### Work order
All that should be output is the block of lines below from the line with "hfov_deg: 67.3" to the line with "f_number: 6.7", both included, exactly as written.

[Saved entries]
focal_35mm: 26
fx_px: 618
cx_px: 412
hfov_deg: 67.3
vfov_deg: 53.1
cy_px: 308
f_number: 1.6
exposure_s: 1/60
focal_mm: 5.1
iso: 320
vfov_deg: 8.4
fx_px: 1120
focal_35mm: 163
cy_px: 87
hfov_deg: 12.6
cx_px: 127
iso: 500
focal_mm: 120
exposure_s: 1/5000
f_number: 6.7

--

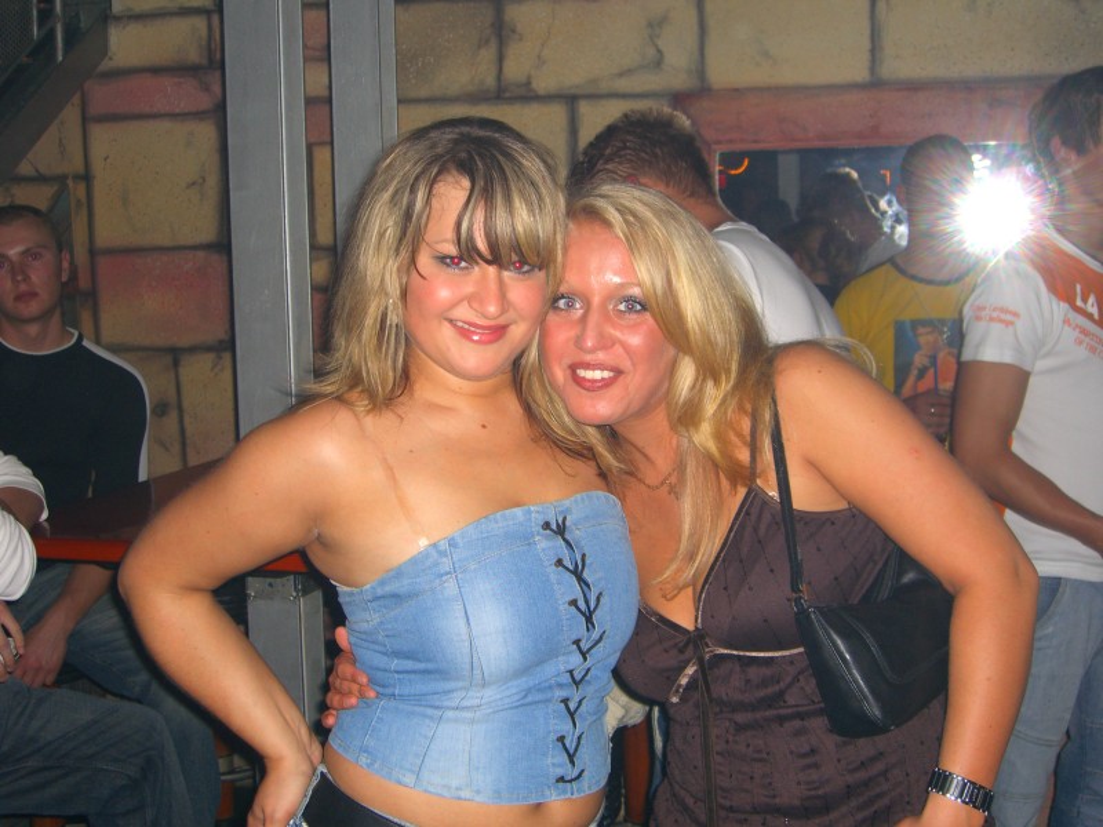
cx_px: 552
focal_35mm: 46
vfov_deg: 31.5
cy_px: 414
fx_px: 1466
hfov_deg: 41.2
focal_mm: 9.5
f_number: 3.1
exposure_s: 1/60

### Solution to this exercise
hfov_deg: 67.3
vfov_deg: 53.1
cy_px: 308
f_number: 1.6
exposure_s: 1/60
focal_mm: 5.1
iso: 320
vfov_deg: 8.4
fx_px: 1120
focal_35mm: 163
cy_px: 87
hfov_deg: 12.6
cx_px: 127
iso: 500
focal_mm: 120
exposure_s: 1/5000
f_number: 6.7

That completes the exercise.